Li, há algum tempo, algo sobre o “horroroso” herdeiro de James Joyce, que nunca produziu nada mas vive da herança maldita do pai (Maldita? Quem tentar ler o tal de Ulisses, saberá a razão do uso do termo).
A obra Ulisses, pertence a Joyce ou a Homero?
Não é sabido que o escocês se inspirou na Odisséia do grego?
O fato do mais novo ter feito uma releitura o torna dono do que antes era de todos, isso não é uma apropriação indébita? Todos não temos o direito de saber onde Joyce copiou as idéias de Homero?
Um outro grego, Anaxágoras de Clazômenas, já afirmou que: “mesmo no mais branco floco de neve, está presente uma ínfima semente da cor preta, já que em cada coisa há uma porção de cada coisa...”).
Parece que isso ocorre também em literatura. Vejamos:
Os romances “Judas”, de Carlos Heitor Cony, “O cantor de tango”, de Tomás Eloy Martinez, “Justine”, de Lawrence Durrell e, “Dois irmãos”, de Milton Hatoum, têm um fio condutor comum, a existência, em todos eles, de “um dedo duro”!
O escritor que escreveu primeiro poderia processar ou demais por violação de direitos autorais?
Meu conhecimento vai só até Durrell, o que publicou por primeiro, mas será que ele não se inspirou em outro(s)?
A vida é muito curta para tanta literatura, como podemos dizer parafraseando Protágoras (“Sobre os deuses, nada posso afirmar, nem que existem nem que não existem, pois esse é um assunto muito complicado, e a vida é muito curta.”)!
Hoje, mesmo que eu viva três vezes mais que o Oscar Niemayer, não serei capaz de ler todos os livros do meu acervo bibliográfico, isso eu lendo vinte e três horas por dias, 7 dias por semana etc.

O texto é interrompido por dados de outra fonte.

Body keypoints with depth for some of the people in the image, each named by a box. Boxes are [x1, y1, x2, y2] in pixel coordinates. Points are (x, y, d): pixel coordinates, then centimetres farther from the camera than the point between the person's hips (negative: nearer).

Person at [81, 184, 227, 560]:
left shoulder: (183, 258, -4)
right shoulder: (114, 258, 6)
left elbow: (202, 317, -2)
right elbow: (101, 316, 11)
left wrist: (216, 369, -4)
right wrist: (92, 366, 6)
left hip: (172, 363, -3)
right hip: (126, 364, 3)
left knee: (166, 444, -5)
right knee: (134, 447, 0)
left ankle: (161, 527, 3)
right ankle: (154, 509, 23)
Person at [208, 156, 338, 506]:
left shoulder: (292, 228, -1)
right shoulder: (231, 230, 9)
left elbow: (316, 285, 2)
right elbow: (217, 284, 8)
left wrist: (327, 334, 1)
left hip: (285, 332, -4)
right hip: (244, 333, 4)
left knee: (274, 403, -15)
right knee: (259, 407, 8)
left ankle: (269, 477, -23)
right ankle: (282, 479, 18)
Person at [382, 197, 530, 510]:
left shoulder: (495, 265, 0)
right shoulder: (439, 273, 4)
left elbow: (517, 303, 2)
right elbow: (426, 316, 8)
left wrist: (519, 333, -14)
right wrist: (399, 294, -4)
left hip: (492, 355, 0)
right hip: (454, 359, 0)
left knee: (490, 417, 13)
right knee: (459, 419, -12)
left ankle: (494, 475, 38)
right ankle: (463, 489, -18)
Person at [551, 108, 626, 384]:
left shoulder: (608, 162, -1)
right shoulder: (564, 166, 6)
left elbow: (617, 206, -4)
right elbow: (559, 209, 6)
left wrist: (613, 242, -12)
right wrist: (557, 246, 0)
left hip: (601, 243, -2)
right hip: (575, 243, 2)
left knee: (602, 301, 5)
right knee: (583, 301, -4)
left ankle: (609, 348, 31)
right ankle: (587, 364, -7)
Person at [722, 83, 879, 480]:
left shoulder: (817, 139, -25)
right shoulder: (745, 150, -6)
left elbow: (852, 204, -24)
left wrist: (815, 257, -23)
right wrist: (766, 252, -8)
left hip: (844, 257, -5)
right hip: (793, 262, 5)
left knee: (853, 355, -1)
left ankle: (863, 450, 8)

De tudo isso quero deixar duas coisas, a partir de Emerson:
- insistamos em nós mesmos, quem sabe...
- eu não sei onde estão os mestre que ensinaram Shakespeare, Franklin, Washington, Bacon e Newton, mas posso afirmar o seguinte: eles não criaram a partir do nada, antes deles já tinha toda um manancial de sabedoria consolidado ao longo dos milênios. Exemplo básico: o “ser ou não ser” não é shakespiriano, mas do grego Parmênides, e assim por diante.
Aliás, nem sequer sabemos se o tal Shakespeare existiu, e tal razão nos leva a afirmar que a obra é bem maior que seu autor, levando mesmo a concluir, nesse instante, que ela existe por si mesma, está flutuando no ambiente da convivência, só faltando quem a possa observar e fixar no papel.
Papel?
Acorda, rapaz, estamos no mundo digital.